Here are four signs below that you might be able to swing retirement with $250,000 saved up — and for a different perspective, check out this story on signs that $250,000 in retirement savings won’t cut it for you.
You Have Other Sources of Income
With $250,000 in savings alone likely to go quickly, having fresh income from elsewhere is huge.
“For people looking to retire soon, key questions to ask yourself include: What will my income sources be — Social Security, pensions, IRAs, etc.?” Assaf said. “What will my strategy be for taking income from my retirement accounts?
“Generally, essential expenses should be covered by guaranteed income sources like Social Security, pensions or annuities. These income sources usually keep up with inflation. Discretionary expenses should be covered by savings or investment income so that if the market changes, you can cut back without hurting your day-to-day.”
In the GOBankingRates survey, 76% of respondents planned to have Social Security as a source of income during retirement. About 27% expect to have some sort of pension, and around 8% are eyeing annuities.
Rob Williams, managing director of wealth management for Charles Schwab, said the ability to go back to work if needed could also be important, and not just for supplementing your savings.
“There are emotional reasons you may want to go back to work, as well as financial,” Williams said.
Your Mortgage Is Paid Off
When you’re trying to stretch retirement savings as far as possible, one of the last things you need is a bunch of outstanding debt. Owning your home outright with your mortgage in the rearview mirror is one sign you may be ready to retire with $250,000 in savings.
While you’re at it, you should make sure all outstanding debts are killed off, if you’re looking to retire with a less-than-robust nest egg.
Williams advises not to forget about non-mortgage housing expenses, however. Make sure you’ve accounted for ongoing repairs and other items.
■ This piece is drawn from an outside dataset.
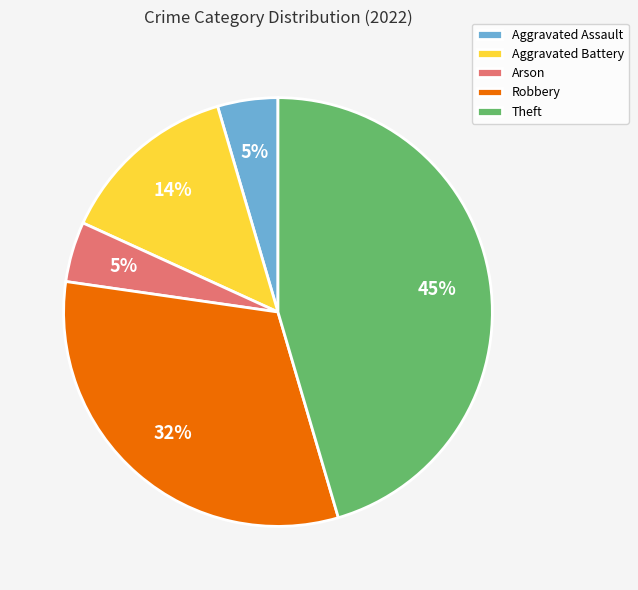

What is the largest slice in the pie chart?

Theft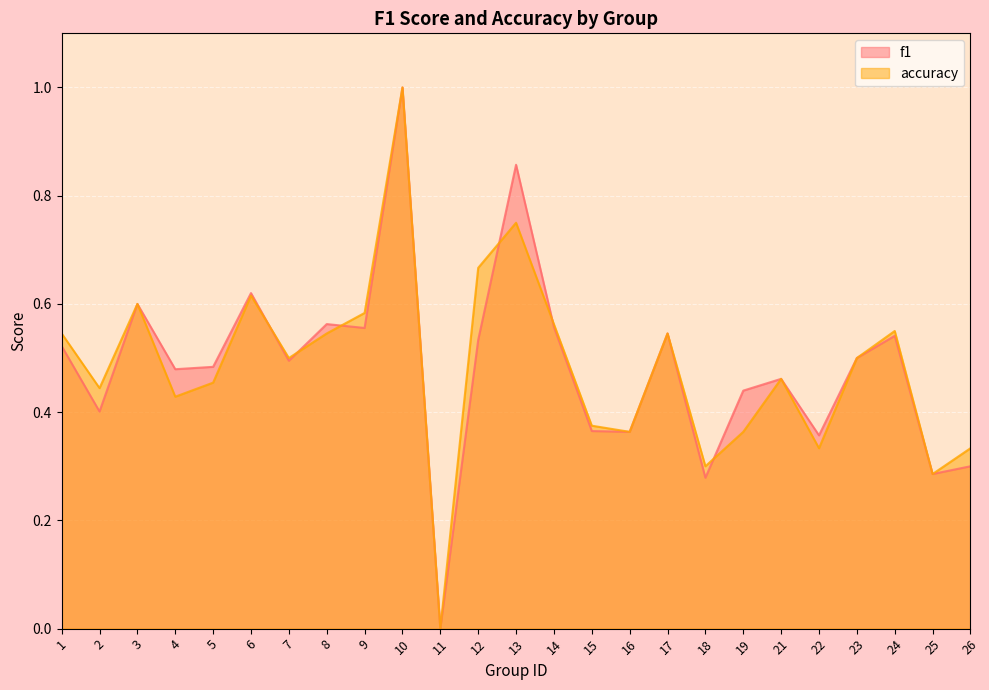

What is the average value of the f1 series?

0.5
“That’s one of the surprises for people,” Williams said. “Even without a mortgage, that doesn’t mean your housing expenses will go to zero.”
Your Healthcare Coverage Is on Solid Ground
What’s the status of your health coverage, especially if Medicare hasn’t kicked in yet? The unpredictable nature of healthcare makes locking this down essential, especially if your savings are limited.
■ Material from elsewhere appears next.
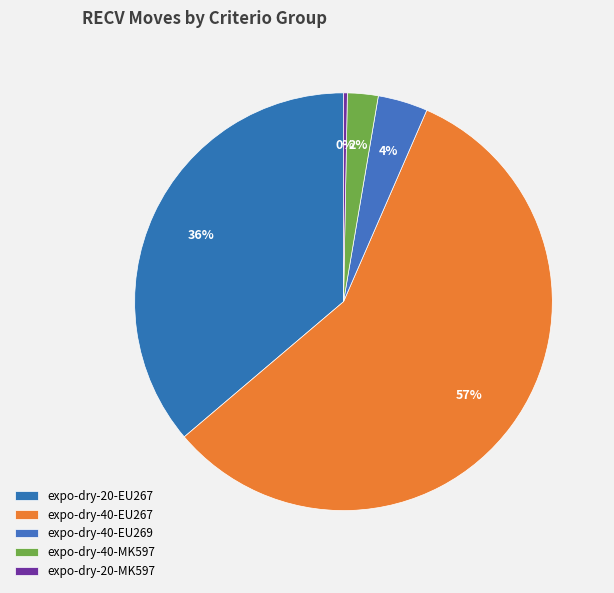

How many slices are in this pie chart?

5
“A solid retirement plan should also account for potential health care costs,” Assaf said. “According to the Fidelity Retiree Health Care Cost Estimate, a single person age 65 in 2023 may need approximately $157,500 saved after tax to cover healthcare expenses in retirement. And this cost doesn’t include long-term care expenses.
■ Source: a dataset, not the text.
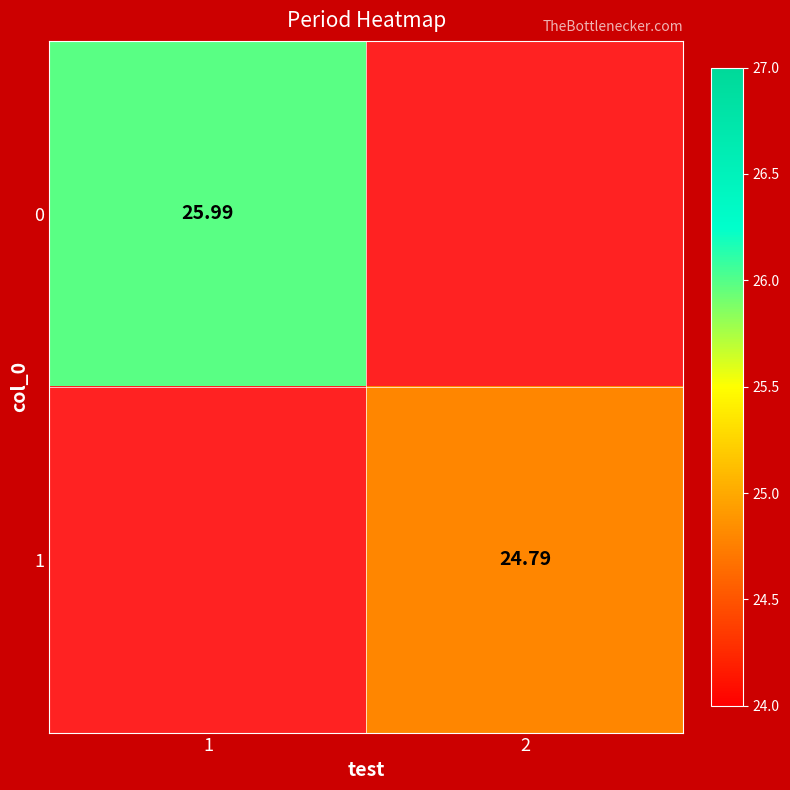

The 1 series shows 10.0 at 2. True or false?

False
“Having a dedicated pool of monies for long-term care expenses may be an important consideration, as it will ultimately protect your retirement income. Healthcare expenses are often the hardest to predict, so if you have only $250,000 in savings, then it’s prudent to make sure you have a solid retirement plan that can be flexible enough to change.”
Your Portfolio Is Balanced and Has the Correct Priorities
Williams listed another key to successfully retiring with limited savings: Making sure your portfolio is built to withstand market downturns and other volatility.
He gave an example of retirees whose early retirement coincides with a market downturn. They’ll sometimes get spooked into selling more assets to reach retirement income goals. Their portfolios may have a hard time bouncing back.
Williams said investors should consider moving some assets into investments likely to weather market disruptions, funding expenses with cash and cash alternatives. And that’s just one batch of advice; financial professionals may be worth consulting for others.
“Make sure you have a portfolio that is positioned to protect and use your wealth, as well as to grow it,” Williams said.